Remember opening your campus Webmail last week to find an e-mail from the Dean of Students warning you to watch out for the dangerous mud-piles?
Perhaps the e-mail seemed a bit absurd and unconventional, but recent rapid fluctuations in the weather have affected many Whitman students.
According to Dean of Students Chuck Cleveland there have been more than five incidents so far this term where weather conditions have caused injuries. One such injury occurred on Feb. 27 when sophomore Cat Stallwood-Valverde tripped in a mud-puddle outside of Memorial Hall and broke two bones in her ankle.
It’s been a little bit colder than a normal winter.”
-Kevin Pogue, professor of geology
“I was innocently walking back from Reid to the library on Friday afternoon. Unfortunately there was a huge mud area on the path that did not want me to go to the library that day,” said Stallwood-Valverde.
The mud that caused Stallwood-Valverde’s fall resulted from the contrasting frozen ground deeper in the soil and the less frozen, thawing out top layer. Walk on mud the wrong way, and you could suffer dire consequences.
The multi-layered mud parallels the multiple levels of climate Walla Walla citizens experience every winter.
“This time of year when the sun comes out, it could be snowing or raining,” said Donna Cummings, Secretary to the Dean of Students.
Professor of Geology Kevin Pogue explained the recent climate as a result of a change in the jet stream.
“It’s been a little bit colder than a normal winter because the jet stream has been more south to us than it usually is,” said Pogue.
The jet stream–– high-speed, high-altitude air currents that circle the earth’s troposphere causing the formation of weather–– usually starts moving to the north of Walla Walla in the spring, creating warmer and drier weather.
This year, however, the jet stream is blowing cold air right out of British Columbia onto Eastern Washington; hence the ice and snow.
To understand Walla Walla’s weather patterns a bit more clearly in order to plan for weather-appropriate wardrobe choice and outdoor activities, Pogue suggests visiting the National Weather Service Forecast Office’s Web site (http://www.wrh.noaa.gov/total_forecast/getprod.php?wfo=pdt&pil=now&sid=pdt&format=pre).

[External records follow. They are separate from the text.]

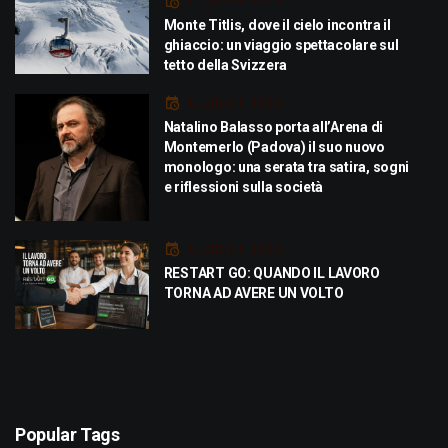
Luglio 29, 2026
Monte Titlis, dove il cielo incontra il
ghiaccio: un viaggio spettacolare sul
tetto della Svizzera
Luglio 21, 2026
Natalino Balasso porta all’Arena di
Montemerlo (Padova) il suo nuovo
monologo: una serata tra satira, sogni
e riflessioni sulla società
Luglio 21, 2026
RESTART GO: QUANDO IL LAVORO
TORNA AD AVERE UN VOLTO
Popular Tags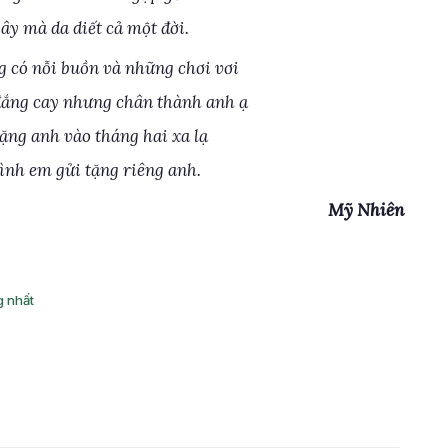
ây mà da diết cả một đời.
g có nỗi buồn và những chơi vơi
đắng cay nhưng chân thành anh ạ
tặng anh vào tháng hai xa lạ
tình em gửi tặng riêng anh.
Mỹ Nhiên
g nhất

In the end, however, no weather can be completely predictable. Cleveland suggests that “if you don’t like [the weather], wait one more day.”
Said Pogue:
“There’s a famous quote by Mark Twain ‘Climate is what you expect and weather is what you get.’ Weather is inherently unpredictable. It’s not always going to be nice and warm in early March and make you think of spring, sometimes winter’s just going to hold on a little longer.”